Langit tak begitu berawan di atas Desa Sumengko, Kecamatan Wringinanom, Gresik, Jawa Timur, pagi itu. Cahaya matahari menembus celah-celah daun kelor yang tumbuh di bantaran anak Sungai Brantas.
Sekelompok perempuan tengah sibuk bersih-bersih di sekitar bantaran sungai. Sebagian menancapkan batang kelor. Mereka tanam dengan cara stek. Para perempuan ini juga mengukur kualitas air sungai itu.
Beberapa jam kemudian, mereka berpencar ke beberapa sudut memetik daun kelor. Mereka berbagi tugas. Sebagian memetik daun demi daun. Sebagian bertugas mengumpulkan hasil petik.
Setelah cukup, mereka bergegas ke salah satu rumah. Ada yang menghidupkan api, ada yang aduk tepung dan bahan-bahan yang sudah disiapkan. Ada juga yang membilas daun kelor. Para perempuan ini tergabung dalam Wanita Peduli Lingkungan (Wadulink).
Mereka panen sekitar tiga kilogram daun kelor untuk jadi kerupuk kelor (pulor), tepung moringa, brownies moringa sampai teh moringa. Para perempuan ini memanfaatkan kelor yang tumbuh di bantaran sungai ini.
“Kami memproduksi pulor untuk jual sebagai usaha sampingan Kami juga konsumsi sendiri. Selama ini kebanyakan orang memanfaatkan kelor hanya untuk sayur bening. Melalui Wadulink, kelor bisa jadi produk bernilai ekonomi,” kata Nur Hamidah, Koordinator Wadulink.
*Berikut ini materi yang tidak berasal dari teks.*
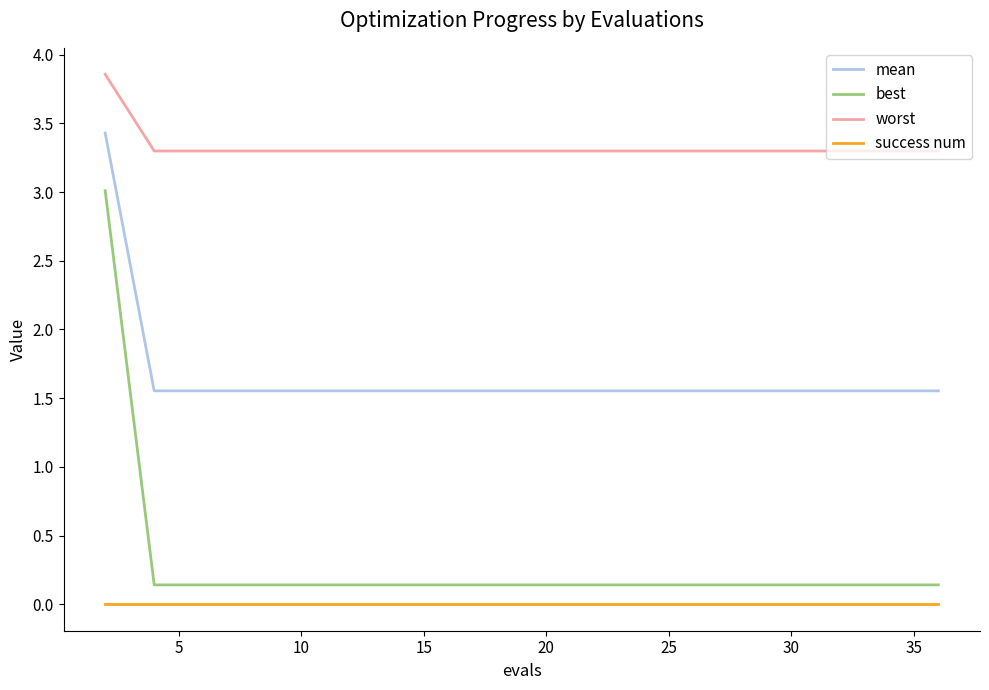

At how many categories does at least one series exceed 0?

20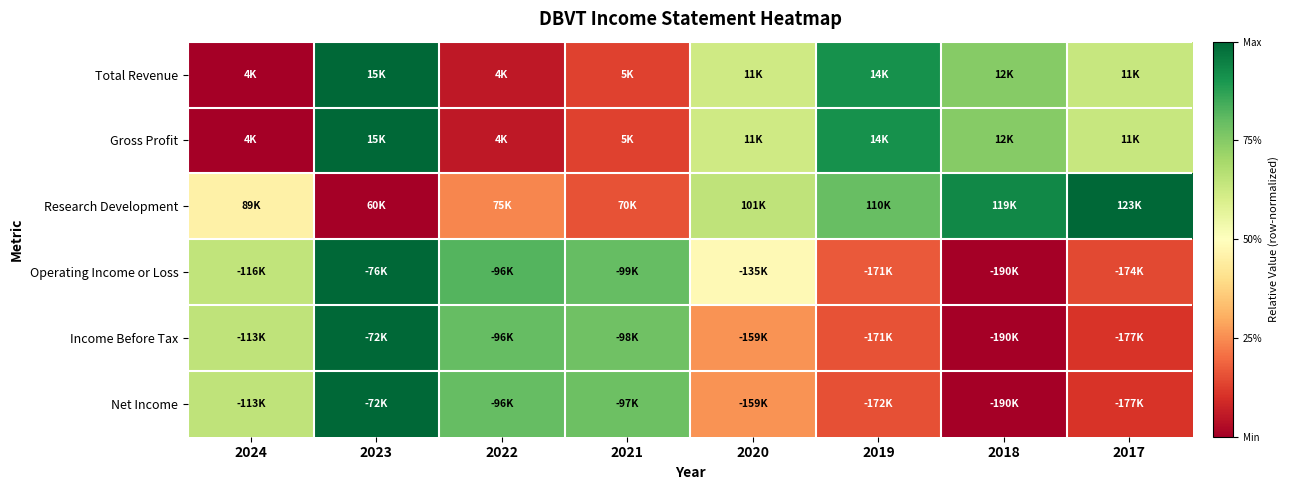

Reading right to left, transcribe all the data shown in this chart.

Total Revenue: 2017=0.6	2018=0.7	2019=0.9	2020=0.6	2021=0.1	2022=0.1	2023=1.0	2024=0.0
Gross Profit: 2017=0.6	2018=0.7	2019=0.9	2020=0.6	2021=0.1	2022=0.1	2023=1.0	2024=0.0
Research Development: 2017=1.0	2018=0.9	2019=0.8	2020=0.6	2021=0.2	2022=0.2	2023=0.0	2024=0.5
Operating Income or Loss: 2017=0.1	2018=0.0	2019=0.2	2020=0.5	2021=0.8	2022=0.8	2023=1.0	2024=0.6
Income Before Tax: 2017=0.1	2018=0.0	2019=0.2	2020=0.3	2021=0.8	2022=0.8	2023=1.0	2024=0.6
Net Income: 2017=0.1	2018=0.0	2019=0.2	2020=0.3	2021=0.8	2022=0.8	2023=1.0	2024=0.6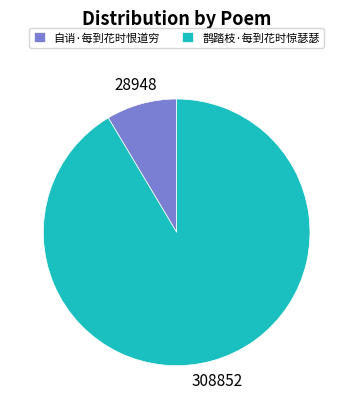

The 鹊踏枝·每到花时惊瑟瑟 slice represents 91% of the pie. True or false?

True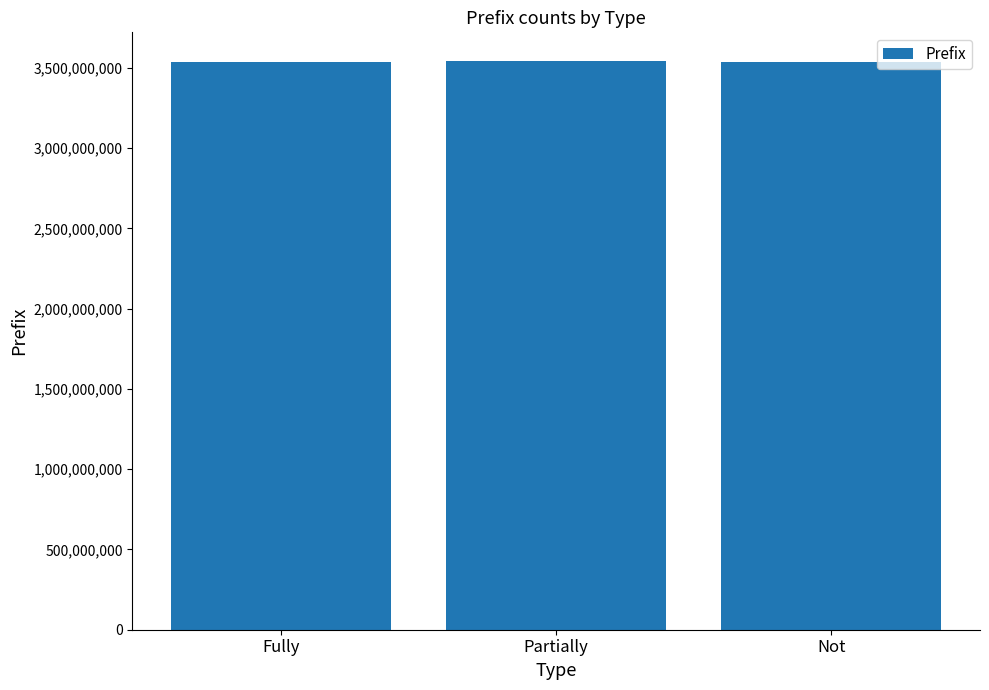

How many categories are shown in the chart?

3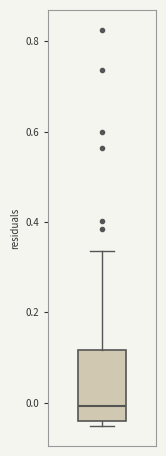

Transcribe this box plot: give where the median line is, the range the box spans, and where the two whiskers end, as read against the y-axis. The values are not printed on the chart, so give them approximately, as read against the axis.

median 0.00, box -0.04 to 0.12, whiskers -0.06 to 0.34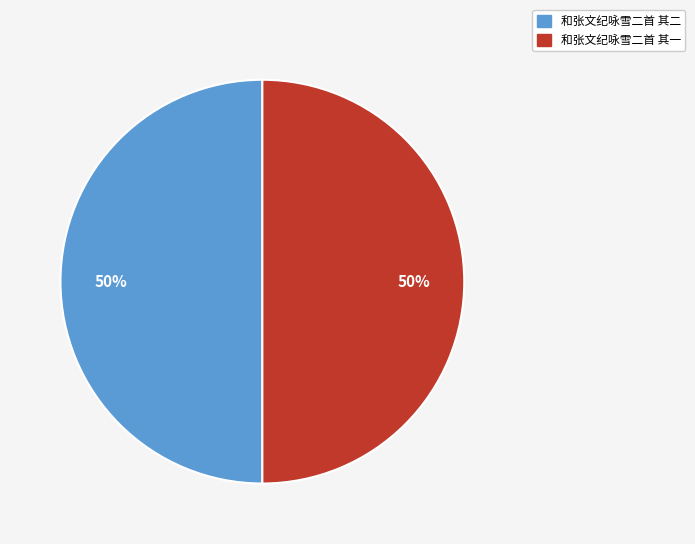

Count the number of slices in the pie.

2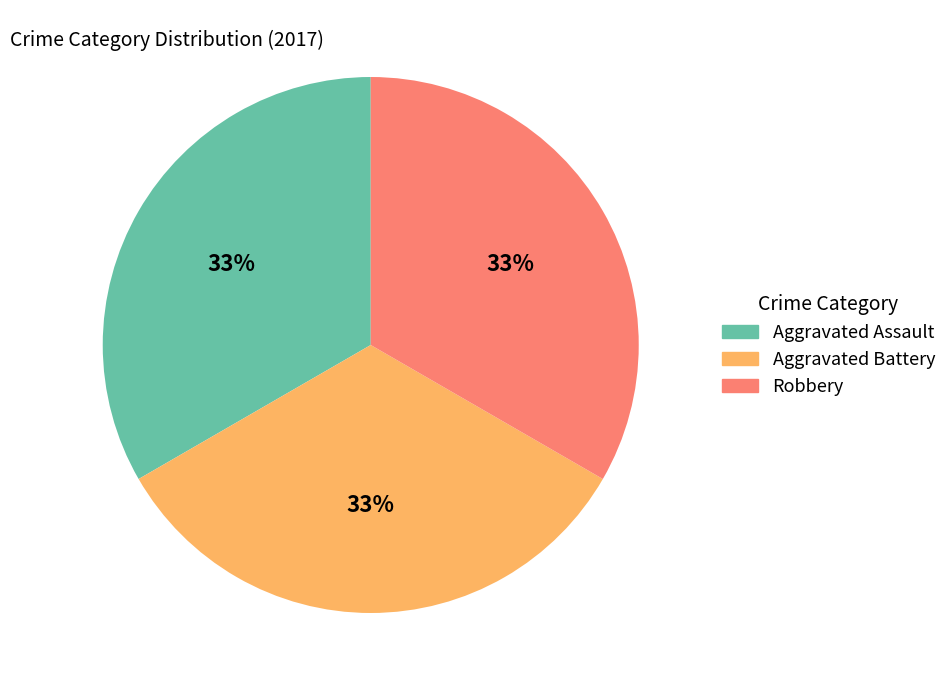

Is there any slice that represents more than half of the pie?

No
Gotri, anggota Wadulink Sumengko mengatakan, bantaran sungai memiliki sumber pangan melimpah. “Bantaran sungai selalu menyuguhkan manfaat bagi kami, banyak tanaman sayur salah satu kelor yang bisa kami manfaatkan untuk berbagai olahan makanan,” katanya.
Saat ini, bantaran sungai banyak beralih fungsi jadi bangunan permanen bukan lagi ruang terbuka hijau (RTH). Dia menyayangkan itu. “Kalau sungai ada bangunan permanen, tak tidak bisa ditanami sayuran dan toga.”
Dia berharap, bantaran sungai berfungsi sebagai RTH yang bisa mendukung perekonomian masyarakat di sepanjang sungai.
Nur mengatakan, sebelum mengolah kelor, bersama beberapa anggota Wadulink bersih-bersih sekitar bantaran sungai dulu untuk menjaga kebersihan sungai. Kemudian, menanam bibit sekaligus diskusi tentang isu stunting.
“Kami juga kolaborasi dengan beberapa ibu-ibu PKK, Kader Kesehatan Desa, dan beberapa pemuda dari organisasi IPPNU.”
Mereka sedang belajar pengembangan olahan kelor, misal, jadi kue kering berbahan kelor. Daun kelor, katanya, bisa mencegah anak dari stunting karena kaya gizi.
Nur menceritakan, Wadulink dibentuk sekitar 2016, terinspirasi dari gerakan peduli lingkungan yang dikampanyekan Ecological Observation and Wetland Conservation (Ecoton), soal kondisi air Sungai Brantas.
“Sejak awal Wadulink berdiri, kami dapat support dari Ecoton untuk terus menjaga kelestarian lingkungan sungai dan bisa memanfaatkan hasil dari lingkungan sungai jadi nilai ekonomi,” katanya.
Tonis Afrianto Pegiat Zero Waste dari Ecoton mengatakan, alih fungsi lahan bantaran jadi bangunan permanen sudah sejak dulu, saat ini lebih masif.
Pemerintah melalui Balai Besar Wilayah Sungai Brantas sudah sosialisasi termasuk pasang papan imbauan namun tidak digubris.
Dia mengapresiasi Wadulink. Mereka, katanya, berupaya mempertahankan bantaran kali jadi RTH dan menanami dengan tanaman pangan.